## What the exercise asks
Go through the entries below and copy every line that holds the word "არსებული".

Record extracts Block Start

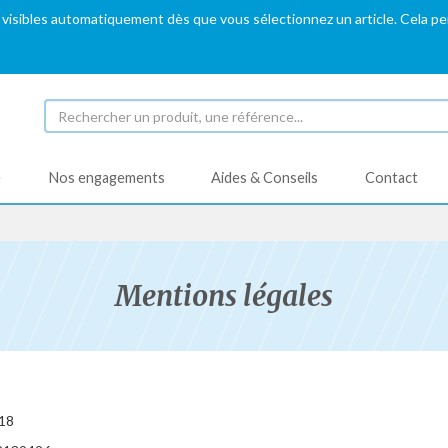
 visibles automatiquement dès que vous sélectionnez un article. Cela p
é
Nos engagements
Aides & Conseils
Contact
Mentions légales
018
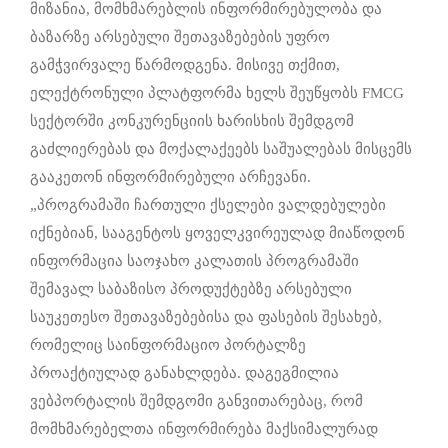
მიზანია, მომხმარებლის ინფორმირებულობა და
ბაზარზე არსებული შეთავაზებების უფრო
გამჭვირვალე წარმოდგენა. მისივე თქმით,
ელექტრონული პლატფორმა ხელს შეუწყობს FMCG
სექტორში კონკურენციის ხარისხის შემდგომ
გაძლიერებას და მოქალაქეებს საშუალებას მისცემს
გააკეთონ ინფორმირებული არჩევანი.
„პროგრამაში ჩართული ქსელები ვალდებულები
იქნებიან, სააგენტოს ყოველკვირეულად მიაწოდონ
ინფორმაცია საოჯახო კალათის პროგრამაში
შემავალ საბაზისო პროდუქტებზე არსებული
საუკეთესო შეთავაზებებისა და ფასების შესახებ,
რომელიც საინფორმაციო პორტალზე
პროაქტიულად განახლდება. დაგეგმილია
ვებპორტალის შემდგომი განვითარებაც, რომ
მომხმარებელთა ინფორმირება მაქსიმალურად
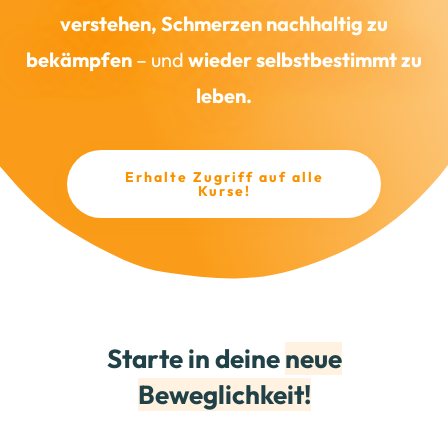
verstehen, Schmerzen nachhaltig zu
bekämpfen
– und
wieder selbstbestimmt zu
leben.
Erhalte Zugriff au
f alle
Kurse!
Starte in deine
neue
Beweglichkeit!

Record extracts Block End
Record extracts Block Start

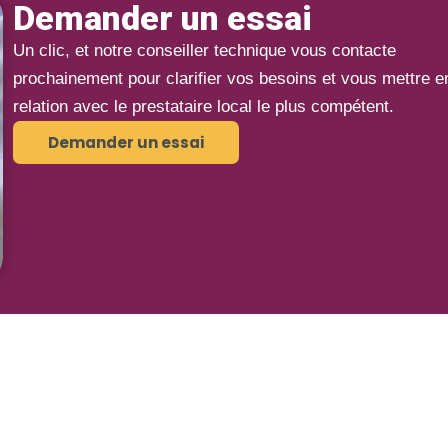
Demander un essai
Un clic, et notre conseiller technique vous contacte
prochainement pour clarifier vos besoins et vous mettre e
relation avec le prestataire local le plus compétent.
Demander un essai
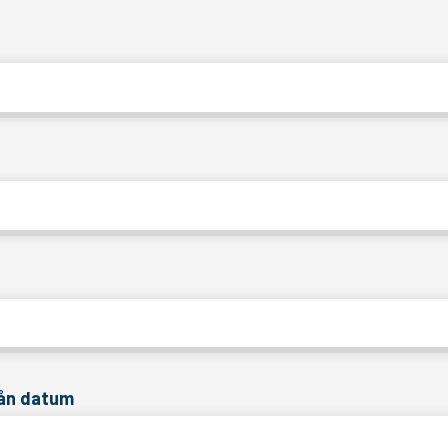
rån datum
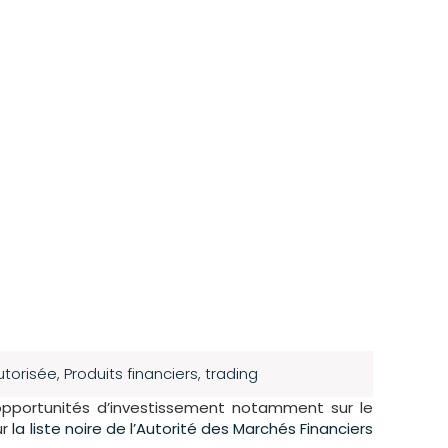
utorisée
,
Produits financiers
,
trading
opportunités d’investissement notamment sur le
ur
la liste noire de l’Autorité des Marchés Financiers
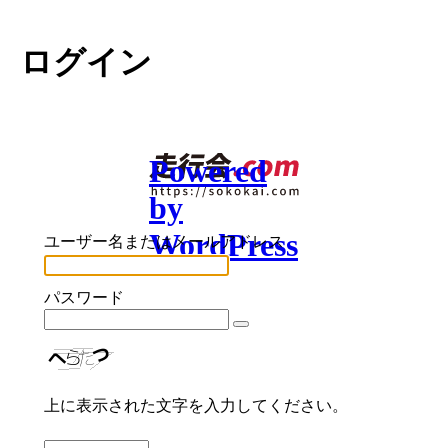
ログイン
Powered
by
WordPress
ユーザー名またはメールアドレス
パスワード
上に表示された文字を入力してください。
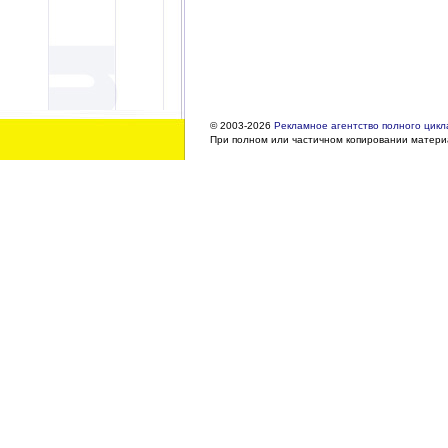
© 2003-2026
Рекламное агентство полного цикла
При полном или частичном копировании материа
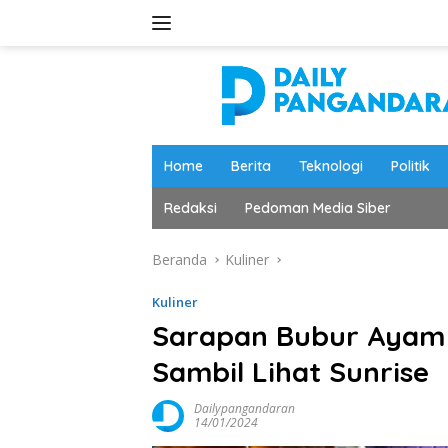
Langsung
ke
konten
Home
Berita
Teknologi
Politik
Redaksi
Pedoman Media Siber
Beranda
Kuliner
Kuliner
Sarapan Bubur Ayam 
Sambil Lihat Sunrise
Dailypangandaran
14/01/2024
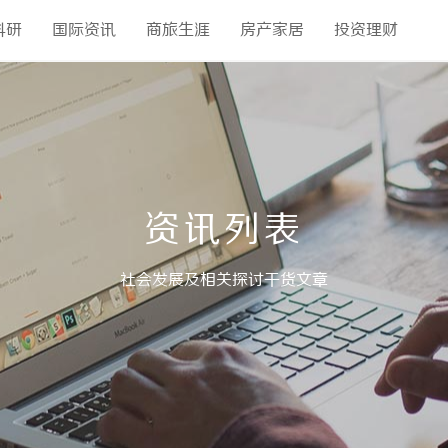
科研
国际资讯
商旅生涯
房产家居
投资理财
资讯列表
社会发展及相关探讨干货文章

Record extracts Block End

## Response to this task
ბაზარზე არსებული შეთავაზებების უფრო
შემავალ საბაზისო პროდუქტებზე არსებული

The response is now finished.